Given task:
Pick out every line in the records that contains the word "list", and copy each of those lines.

Saved data entries:

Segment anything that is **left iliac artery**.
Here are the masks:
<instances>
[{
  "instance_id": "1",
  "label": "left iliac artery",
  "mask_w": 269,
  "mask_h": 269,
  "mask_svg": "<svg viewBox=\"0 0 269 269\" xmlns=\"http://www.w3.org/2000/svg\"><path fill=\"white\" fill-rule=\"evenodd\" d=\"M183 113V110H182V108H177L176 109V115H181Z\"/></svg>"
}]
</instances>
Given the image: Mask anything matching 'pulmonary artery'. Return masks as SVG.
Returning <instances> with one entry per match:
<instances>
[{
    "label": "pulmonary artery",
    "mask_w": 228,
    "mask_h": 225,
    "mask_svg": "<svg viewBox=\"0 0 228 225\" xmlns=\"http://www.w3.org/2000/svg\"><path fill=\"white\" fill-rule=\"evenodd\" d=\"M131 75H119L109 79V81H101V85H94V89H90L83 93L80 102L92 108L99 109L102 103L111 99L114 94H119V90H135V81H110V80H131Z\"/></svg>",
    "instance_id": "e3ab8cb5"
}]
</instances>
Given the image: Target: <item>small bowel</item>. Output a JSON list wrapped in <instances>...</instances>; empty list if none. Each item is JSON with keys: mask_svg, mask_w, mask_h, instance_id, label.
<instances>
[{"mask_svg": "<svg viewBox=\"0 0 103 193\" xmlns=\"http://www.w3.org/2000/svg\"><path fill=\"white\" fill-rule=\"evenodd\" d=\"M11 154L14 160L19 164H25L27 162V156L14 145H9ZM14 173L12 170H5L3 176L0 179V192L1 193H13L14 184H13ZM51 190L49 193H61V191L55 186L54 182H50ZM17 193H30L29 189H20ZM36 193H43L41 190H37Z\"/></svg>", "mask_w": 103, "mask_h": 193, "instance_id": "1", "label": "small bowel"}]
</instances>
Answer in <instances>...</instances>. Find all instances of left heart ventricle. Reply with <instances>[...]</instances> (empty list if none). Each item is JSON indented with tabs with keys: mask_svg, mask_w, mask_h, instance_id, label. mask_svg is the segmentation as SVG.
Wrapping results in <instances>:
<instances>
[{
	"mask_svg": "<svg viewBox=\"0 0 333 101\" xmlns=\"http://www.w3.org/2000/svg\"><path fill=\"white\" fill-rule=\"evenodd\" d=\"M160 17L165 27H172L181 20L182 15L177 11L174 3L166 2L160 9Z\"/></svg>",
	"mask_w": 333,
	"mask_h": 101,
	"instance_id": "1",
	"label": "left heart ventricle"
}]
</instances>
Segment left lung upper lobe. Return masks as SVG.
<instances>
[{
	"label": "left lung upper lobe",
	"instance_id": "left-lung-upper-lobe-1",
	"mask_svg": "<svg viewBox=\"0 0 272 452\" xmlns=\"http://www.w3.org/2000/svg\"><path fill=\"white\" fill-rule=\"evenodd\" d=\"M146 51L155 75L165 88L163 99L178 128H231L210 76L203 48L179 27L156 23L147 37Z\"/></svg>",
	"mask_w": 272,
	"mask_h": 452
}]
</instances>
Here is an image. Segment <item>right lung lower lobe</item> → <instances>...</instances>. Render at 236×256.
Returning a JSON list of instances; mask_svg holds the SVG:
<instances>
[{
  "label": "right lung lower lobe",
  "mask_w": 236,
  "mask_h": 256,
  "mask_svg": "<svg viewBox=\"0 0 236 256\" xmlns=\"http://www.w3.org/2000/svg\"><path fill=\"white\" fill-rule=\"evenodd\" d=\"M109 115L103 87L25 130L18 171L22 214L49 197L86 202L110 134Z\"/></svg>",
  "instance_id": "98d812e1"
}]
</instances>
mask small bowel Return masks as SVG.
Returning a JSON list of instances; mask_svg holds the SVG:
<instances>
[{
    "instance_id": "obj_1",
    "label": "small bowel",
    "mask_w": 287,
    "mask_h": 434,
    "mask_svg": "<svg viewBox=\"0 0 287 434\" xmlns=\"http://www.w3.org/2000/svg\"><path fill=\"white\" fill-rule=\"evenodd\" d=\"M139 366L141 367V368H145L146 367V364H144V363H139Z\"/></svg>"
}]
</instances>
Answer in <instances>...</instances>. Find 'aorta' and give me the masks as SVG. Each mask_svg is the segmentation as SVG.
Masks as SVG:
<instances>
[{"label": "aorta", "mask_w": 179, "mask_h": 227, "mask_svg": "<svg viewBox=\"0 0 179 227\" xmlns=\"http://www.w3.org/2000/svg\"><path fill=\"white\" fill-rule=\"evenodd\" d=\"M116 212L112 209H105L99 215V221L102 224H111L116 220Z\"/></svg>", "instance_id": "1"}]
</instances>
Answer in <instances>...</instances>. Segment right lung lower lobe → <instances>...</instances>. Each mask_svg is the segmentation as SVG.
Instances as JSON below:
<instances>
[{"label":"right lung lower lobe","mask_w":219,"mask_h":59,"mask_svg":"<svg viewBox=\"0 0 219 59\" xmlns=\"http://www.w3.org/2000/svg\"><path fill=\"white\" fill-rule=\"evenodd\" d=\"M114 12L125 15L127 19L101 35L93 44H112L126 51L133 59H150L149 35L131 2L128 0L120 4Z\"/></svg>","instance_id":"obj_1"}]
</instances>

Full solution:
Given the image: Target: <item>small bowel</item>. Output a JSON list wrapped in <instances>...</instances>; empty list if none. Each item is JSON with keys: mask_svg, mask_w, mask_h, instance_id, label.
Answer in <instances>...</instances>. Find all instances of left heart ventricle. Reply with <instances>[...]</instances> (empty list if none). Each item is JSON indented with tabs with keys: mask_svg, mask_w, mask_h, instance_id, label. mask_svg is the segmentation as SVG.
Returning a JSON list of instances; mask_svg holds the SVG:
Returning a JSON list of instances; mask_svg holds the SVG:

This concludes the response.